The 2011 race was the second Transpac in which boats with canting keels and powered winches were not eligible for the Barn Door Trophy, which explains Baker's decision to convert MAGNITUDE to a fixed-keel configuration. In turn, the inability to overtake BELLA MENTE explains the decision, two days out of Honolulu, to try – well, something. Navigator Ernie Richau broke away to the south, out of cover, to roll the dice. It almost worked. MAGNITUDE, being very light, with a flat set of run polars, could sail deep without giving up a lot. At one point MAGNITUDE gained 40 miles on the lead and at another point was equidistant from the finish. BELLA MENTE, meanwhile, kept closer to the layline, with a better gybing angle to the channel and the odds on her side.

The Barn Door bottom line played out in the gray dawn of July 15 as BELLA MENTE crossed the finish line 6:42 ahead of MAGNITUDE 80. Lorenzo Berho's PELIGROSO rumbled in a day later to take second on corrected time.

From the point of view of HORIZON navigator Jon Shampain – remember, he had the advantage of the second start, with breeze – it was a straightforward race: "The high was so far north, at 40° or so, that we were on the great circle route for the first 24 hours.
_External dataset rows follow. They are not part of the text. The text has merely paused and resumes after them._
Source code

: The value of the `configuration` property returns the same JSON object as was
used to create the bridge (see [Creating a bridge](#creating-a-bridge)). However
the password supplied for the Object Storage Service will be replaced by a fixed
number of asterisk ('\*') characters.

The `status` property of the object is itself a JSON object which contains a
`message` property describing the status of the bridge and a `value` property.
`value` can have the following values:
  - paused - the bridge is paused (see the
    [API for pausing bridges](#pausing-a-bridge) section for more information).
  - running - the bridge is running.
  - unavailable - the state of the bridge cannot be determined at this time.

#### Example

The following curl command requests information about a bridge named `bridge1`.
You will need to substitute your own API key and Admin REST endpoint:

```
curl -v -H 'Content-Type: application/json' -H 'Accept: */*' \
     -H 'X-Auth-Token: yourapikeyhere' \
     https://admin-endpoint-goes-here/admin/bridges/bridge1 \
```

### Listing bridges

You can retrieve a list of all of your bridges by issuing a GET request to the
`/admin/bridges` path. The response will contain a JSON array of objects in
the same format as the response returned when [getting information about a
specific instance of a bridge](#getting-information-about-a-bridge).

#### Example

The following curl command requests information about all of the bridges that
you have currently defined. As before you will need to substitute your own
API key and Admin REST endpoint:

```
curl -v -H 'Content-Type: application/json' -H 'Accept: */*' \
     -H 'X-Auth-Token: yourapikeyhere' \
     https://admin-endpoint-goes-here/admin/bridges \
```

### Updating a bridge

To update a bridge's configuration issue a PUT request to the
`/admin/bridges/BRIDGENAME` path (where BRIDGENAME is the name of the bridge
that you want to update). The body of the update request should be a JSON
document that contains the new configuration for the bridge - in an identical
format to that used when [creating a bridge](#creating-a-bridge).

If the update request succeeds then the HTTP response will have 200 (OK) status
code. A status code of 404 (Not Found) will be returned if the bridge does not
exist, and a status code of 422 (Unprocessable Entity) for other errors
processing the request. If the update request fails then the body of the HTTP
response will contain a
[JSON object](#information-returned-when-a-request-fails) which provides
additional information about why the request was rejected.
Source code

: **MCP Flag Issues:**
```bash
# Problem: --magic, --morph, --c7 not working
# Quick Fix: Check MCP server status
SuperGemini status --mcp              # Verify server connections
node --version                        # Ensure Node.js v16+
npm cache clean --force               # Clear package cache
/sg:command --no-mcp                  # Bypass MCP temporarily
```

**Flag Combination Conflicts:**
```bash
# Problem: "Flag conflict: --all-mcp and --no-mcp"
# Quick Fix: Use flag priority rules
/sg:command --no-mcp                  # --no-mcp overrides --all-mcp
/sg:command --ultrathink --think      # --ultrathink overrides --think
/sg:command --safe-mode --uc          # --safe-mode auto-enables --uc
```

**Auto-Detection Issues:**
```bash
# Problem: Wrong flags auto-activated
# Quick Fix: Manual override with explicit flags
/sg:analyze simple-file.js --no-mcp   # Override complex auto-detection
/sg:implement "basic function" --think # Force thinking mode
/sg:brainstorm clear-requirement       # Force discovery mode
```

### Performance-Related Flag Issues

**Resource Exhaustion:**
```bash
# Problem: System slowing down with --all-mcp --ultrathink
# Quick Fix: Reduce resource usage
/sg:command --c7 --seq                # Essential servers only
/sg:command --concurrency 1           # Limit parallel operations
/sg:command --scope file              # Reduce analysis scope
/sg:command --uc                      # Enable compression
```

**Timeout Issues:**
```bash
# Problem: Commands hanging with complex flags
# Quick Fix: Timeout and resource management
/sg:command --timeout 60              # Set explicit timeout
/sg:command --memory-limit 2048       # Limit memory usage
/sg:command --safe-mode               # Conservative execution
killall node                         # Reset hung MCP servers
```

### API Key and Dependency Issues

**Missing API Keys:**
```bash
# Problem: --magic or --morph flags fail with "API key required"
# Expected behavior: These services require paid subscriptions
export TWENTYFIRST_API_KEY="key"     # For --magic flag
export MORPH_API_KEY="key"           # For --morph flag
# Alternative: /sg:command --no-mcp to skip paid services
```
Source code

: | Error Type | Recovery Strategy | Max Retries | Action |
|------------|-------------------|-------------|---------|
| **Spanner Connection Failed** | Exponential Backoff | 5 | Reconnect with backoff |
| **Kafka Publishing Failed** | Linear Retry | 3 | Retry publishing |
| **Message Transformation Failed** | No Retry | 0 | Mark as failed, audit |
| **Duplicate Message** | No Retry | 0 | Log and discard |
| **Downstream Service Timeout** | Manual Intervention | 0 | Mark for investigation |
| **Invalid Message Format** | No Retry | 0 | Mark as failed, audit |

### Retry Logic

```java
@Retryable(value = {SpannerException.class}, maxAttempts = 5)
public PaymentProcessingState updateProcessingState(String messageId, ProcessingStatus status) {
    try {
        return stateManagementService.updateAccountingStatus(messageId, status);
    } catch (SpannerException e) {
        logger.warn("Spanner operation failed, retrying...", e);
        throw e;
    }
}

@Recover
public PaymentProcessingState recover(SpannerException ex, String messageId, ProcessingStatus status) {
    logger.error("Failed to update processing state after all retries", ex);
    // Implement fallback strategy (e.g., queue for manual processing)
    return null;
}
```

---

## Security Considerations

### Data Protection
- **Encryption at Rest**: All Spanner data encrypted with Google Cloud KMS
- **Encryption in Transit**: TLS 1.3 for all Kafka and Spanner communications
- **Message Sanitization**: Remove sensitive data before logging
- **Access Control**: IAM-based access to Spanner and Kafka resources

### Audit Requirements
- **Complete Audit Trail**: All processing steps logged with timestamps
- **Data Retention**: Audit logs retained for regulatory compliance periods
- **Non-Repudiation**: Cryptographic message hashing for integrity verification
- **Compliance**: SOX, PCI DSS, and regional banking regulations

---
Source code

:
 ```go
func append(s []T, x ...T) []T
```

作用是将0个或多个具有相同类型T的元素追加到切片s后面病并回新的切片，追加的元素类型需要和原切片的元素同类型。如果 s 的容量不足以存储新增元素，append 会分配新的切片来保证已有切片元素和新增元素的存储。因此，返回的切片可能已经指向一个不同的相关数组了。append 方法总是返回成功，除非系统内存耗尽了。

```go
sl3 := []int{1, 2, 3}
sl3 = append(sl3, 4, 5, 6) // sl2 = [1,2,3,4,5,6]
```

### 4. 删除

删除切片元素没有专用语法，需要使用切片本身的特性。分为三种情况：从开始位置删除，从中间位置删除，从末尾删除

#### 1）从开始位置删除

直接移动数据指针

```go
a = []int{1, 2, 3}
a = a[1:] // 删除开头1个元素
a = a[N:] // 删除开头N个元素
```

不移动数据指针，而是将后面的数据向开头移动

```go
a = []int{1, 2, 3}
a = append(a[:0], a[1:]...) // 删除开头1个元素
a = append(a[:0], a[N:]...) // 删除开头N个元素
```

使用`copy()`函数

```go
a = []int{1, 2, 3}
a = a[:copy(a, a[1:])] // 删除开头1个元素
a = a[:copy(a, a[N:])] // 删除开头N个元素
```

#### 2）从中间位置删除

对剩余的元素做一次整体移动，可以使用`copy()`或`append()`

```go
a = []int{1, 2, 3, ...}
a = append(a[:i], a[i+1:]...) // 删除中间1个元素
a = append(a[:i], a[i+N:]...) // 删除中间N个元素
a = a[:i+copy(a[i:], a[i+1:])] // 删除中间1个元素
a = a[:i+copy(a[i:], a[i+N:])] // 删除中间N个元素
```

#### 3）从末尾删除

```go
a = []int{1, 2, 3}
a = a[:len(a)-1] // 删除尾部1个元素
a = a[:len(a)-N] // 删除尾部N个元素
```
Then, as we bore off with the jib top, the code 0, spinnakers, we sailed a pretty classic route. When the breeze went light in the middle, we had to cross north of the rhumb line, but by then it was pretty much over in our class."

Which translates to, when you win, there's not so much to talk about

GRAND ILLUSION carried her 1-1 position home to Ala Wai and a grand, outdoor celebration to follow under the loom of the Diamond Head crater.

Tom Holthus' 2009 division winner, the J/145, BAD PAK, won Division 4 and was later named San Diego YC's Yacht of the Year.

Phil and Sarah Sauer's SECOND CHANCE, approaching the Diamond Head Buoy, found themselves diverting to give a second chance to a kayaker being swept out to sea, in deep, deep trouble.

Yoshihiko Murase rallied friends, family and crew to go out amidst the occasional tropical shower to greet the last finisher, Larry Malmberg's HASSLE, 17 days out of Point Fermin. Murase's line of BENGALs had to that point covered roughly 57,500 miles, delivering and racing, in the name of Transpac. There was even a ukulele serenade. In sum, 2011 was another great gathering of the tribe.